Work request:
The answer should consist of every line in the material below that has the word "Link".

=== Section Start ===

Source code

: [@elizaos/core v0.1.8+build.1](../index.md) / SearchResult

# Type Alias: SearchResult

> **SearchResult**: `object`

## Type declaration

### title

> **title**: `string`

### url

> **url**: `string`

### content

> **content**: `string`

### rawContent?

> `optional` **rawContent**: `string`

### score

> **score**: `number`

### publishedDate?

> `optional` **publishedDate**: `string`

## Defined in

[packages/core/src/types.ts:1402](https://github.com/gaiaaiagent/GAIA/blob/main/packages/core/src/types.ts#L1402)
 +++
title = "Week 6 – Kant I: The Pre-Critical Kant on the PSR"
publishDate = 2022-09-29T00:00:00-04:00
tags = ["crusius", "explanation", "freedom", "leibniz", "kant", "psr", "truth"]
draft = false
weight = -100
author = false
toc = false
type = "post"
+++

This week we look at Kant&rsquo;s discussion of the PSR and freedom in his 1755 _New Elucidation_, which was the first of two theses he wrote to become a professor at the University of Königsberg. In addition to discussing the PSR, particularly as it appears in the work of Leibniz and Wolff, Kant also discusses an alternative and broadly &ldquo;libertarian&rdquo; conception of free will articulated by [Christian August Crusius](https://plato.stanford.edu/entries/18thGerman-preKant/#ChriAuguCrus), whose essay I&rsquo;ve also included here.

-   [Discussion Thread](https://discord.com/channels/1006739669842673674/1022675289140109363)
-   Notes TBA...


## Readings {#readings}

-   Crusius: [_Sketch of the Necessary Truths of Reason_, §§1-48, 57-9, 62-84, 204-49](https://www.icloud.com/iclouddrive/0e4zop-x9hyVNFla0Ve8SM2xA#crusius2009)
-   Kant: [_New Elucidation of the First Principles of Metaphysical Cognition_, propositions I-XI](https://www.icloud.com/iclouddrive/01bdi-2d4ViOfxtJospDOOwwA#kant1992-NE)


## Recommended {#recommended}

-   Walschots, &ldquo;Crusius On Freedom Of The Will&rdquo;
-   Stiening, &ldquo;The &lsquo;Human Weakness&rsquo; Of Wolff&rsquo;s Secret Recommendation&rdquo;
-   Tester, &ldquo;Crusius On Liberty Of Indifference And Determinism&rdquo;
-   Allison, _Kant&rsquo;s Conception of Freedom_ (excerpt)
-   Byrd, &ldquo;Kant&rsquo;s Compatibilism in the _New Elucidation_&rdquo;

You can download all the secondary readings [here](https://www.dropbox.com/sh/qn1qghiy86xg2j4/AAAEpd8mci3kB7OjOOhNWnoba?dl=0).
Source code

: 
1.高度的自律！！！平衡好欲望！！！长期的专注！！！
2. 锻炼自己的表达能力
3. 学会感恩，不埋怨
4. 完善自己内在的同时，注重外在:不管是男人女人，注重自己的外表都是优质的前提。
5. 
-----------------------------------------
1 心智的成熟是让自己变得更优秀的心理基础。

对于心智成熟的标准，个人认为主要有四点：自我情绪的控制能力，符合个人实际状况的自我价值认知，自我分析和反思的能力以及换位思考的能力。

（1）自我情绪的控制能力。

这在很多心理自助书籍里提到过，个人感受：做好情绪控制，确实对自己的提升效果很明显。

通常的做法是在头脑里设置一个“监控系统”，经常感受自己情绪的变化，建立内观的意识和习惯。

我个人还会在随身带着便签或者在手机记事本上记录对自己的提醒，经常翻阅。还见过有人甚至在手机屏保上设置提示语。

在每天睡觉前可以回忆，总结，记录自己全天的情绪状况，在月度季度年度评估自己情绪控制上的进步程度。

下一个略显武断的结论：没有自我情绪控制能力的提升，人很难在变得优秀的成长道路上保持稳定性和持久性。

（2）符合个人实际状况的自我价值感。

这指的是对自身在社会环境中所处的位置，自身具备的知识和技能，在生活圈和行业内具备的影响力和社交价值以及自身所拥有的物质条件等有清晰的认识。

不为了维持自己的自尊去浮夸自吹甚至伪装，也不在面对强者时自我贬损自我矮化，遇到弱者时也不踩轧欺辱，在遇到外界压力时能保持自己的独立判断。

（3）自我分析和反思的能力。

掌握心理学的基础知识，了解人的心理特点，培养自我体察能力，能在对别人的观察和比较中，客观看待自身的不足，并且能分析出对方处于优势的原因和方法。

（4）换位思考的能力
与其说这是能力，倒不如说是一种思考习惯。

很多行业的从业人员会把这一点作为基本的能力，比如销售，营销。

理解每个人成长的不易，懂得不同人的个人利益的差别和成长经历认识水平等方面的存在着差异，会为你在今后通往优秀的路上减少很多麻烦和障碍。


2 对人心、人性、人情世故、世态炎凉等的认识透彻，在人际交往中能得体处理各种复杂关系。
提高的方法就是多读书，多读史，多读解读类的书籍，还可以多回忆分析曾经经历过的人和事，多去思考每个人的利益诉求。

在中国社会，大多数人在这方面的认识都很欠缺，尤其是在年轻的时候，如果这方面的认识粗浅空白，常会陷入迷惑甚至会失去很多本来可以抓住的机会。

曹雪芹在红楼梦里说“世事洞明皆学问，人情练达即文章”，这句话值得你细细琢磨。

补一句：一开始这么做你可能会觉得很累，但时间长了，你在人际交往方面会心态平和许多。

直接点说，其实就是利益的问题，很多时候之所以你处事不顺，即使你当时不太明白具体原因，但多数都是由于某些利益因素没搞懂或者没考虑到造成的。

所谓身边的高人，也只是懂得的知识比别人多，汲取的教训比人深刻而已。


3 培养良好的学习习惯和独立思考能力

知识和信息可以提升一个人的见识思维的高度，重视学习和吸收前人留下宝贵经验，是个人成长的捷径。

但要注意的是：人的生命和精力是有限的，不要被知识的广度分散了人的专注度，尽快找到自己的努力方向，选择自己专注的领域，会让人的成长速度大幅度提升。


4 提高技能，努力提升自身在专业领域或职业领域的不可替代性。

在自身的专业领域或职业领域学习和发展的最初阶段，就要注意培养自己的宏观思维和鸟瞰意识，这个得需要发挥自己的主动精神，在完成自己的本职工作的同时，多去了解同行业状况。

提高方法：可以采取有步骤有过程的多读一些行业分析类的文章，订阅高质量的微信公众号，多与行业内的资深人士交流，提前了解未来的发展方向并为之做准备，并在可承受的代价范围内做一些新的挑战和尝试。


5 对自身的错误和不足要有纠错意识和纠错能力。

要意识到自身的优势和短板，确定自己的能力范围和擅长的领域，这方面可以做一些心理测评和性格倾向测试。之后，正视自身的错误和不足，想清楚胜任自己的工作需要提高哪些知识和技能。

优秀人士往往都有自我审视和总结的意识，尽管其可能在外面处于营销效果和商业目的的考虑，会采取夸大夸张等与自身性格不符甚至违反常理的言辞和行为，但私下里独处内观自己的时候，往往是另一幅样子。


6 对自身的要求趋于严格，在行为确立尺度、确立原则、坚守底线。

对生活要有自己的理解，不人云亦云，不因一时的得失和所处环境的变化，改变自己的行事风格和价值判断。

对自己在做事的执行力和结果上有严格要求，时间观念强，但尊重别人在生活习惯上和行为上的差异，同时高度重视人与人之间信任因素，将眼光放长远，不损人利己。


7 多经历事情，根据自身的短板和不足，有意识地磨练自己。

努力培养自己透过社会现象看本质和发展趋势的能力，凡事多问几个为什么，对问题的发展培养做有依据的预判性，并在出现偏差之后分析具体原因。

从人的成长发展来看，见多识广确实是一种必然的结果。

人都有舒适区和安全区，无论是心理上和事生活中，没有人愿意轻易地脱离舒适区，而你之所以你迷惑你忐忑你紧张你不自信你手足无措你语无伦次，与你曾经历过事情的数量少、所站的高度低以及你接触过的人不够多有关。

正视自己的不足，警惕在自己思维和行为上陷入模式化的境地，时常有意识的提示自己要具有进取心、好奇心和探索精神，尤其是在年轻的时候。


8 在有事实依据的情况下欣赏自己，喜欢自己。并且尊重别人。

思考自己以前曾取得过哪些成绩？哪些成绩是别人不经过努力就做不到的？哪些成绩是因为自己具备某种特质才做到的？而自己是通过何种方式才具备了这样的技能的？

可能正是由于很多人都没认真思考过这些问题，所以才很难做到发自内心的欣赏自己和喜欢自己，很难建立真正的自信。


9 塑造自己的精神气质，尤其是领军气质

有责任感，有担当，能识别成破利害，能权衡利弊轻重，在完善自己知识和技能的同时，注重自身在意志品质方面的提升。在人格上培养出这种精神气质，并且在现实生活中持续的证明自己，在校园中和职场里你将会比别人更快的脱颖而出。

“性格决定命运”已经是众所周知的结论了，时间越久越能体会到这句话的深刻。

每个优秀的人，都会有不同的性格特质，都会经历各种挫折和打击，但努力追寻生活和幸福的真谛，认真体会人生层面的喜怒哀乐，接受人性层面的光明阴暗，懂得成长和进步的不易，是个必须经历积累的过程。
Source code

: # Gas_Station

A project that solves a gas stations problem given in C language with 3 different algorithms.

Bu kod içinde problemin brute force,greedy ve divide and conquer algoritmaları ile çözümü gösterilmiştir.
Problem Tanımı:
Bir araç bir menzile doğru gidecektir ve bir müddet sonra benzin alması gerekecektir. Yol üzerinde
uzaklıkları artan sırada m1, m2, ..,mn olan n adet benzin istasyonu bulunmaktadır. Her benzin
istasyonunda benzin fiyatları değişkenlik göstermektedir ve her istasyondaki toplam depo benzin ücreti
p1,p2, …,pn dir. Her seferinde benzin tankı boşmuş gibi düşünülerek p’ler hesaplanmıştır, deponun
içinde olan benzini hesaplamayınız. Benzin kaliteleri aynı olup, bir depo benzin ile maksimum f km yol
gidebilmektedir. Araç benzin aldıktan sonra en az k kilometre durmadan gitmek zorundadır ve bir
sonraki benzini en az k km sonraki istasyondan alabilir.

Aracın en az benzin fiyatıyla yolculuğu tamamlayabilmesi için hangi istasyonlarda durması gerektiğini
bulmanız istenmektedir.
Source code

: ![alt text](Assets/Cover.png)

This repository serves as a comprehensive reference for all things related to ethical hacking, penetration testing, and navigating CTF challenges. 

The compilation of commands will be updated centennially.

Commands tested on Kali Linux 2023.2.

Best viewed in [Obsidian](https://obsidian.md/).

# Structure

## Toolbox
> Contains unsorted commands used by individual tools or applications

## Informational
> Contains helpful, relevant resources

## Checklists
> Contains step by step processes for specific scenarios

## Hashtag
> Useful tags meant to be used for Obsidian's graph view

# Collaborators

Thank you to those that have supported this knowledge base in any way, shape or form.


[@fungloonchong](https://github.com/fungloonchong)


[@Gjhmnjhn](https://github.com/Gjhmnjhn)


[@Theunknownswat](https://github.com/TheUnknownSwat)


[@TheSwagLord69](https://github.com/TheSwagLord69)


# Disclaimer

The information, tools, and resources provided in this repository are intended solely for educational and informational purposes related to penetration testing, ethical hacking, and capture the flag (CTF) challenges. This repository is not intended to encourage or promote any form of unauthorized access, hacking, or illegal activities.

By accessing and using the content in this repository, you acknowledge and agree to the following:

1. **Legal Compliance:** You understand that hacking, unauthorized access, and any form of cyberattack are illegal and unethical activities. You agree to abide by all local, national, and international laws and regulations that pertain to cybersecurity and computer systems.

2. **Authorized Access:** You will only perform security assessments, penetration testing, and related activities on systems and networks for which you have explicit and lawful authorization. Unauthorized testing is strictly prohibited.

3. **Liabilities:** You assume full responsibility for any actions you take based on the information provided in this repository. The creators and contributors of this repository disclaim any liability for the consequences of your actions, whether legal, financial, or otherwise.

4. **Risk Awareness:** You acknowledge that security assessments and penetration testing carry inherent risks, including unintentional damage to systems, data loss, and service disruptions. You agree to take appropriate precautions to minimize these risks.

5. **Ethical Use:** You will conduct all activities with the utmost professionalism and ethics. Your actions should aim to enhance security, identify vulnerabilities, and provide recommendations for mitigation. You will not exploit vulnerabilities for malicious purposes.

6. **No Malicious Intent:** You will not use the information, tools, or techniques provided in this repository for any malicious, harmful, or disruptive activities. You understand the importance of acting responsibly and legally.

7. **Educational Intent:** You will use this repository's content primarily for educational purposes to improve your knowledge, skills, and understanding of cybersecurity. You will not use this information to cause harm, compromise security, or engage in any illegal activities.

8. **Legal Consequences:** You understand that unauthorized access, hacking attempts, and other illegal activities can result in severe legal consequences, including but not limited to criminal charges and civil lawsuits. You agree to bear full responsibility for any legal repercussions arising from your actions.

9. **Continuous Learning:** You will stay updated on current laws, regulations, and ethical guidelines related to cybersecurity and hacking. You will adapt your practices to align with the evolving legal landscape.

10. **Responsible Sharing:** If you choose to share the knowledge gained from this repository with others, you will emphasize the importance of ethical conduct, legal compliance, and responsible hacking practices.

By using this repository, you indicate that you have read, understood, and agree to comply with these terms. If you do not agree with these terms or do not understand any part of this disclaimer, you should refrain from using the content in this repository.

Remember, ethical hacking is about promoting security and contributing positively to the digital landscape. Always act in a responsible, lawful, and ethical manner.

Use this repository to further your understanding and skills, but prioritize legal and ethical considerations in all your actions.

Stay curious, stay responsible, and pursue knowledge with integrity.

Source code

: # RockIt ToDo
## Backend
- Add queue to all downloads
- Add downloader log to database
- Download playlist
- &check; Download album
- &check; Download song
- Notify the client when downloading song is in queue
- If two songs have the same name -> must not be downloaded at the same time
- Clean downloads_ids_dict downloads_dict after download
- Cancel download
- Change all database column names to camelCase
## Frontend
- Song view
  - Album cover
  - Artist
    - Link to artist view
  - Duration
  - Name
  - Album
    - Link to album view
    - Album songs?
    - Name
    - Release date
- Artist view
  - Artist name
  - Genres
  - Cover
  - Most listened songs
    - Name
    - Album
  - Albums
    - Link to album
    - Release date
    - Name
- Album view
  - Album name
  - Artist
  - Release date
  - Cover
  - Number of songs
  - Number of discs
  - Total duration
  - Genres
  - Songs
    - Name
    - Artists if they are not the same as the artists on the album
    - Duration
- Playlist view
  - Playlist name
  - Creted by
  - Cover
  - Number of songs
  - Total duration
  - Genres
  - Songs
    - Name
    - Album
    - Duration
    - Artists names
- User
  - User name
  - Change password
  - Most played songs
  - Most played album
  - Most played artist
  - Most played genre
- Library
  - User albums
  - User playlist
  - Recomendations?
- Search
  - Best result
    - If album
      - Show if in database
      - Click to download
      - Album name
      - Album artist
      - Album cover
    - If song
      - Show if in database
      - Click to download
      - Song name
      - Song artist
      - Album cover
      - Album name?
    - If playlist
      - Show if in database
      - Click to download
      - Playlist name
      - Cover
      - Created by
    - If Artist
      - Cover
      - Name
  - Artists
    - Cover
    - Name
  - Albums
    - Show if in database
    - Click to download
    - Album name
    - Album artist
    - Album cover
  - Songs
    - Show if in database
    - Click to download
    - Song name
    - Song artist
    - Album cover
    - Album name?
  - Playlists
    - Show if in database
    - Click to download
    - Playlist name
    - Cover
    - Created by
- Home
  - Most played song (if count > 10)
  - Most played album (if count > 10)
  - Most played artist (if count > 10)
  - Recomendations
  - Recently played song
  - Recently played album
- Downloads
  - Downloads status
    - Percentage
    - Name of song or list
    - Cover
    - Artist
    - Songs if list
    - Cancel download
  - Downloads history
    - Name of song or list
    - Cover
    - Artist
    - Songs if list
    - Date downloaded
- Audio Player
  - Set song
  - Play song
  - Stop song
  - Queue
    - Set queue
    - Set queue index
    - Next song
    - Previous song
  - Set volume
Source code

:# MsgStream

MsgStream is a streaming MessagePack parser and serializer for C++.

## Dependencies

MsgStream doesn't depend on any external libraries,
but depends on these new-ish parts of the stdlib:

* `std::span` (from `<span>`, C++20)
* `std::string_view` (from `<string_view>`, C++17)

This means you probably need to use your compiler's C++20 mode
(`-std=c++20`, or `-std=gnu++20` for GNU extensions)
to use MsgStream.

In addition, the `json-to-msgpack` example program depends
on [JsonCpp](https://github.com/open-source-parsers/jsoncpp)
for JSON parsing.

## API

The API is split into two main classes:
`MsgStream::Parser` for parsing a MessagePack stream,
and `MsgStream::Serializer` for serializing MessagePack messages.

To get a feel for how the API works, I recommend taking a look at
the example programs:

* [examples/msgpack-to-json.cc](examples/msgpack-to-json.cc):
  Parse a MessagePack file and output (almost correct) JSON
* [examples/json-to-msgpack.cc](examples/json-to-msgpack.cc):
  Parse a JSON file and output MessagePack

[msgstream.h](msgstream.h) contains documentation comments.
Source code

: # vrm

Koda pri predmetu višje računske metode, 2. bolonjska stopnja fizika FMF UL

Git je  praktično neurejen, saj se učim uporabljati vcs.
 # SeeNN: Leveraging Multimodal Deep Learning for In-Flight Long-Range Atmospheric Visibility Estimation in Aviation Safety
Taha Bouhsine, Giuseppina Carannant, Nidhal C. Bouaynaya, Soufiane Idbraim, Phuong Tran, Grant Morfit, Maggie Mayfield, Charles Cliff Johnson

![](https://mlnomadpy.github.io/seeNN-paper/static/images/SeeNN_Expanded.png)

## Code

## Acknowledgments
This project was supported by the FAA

=== Section End ===

Solution:
    - Link to artist view
    - Link to album view
    - Link to album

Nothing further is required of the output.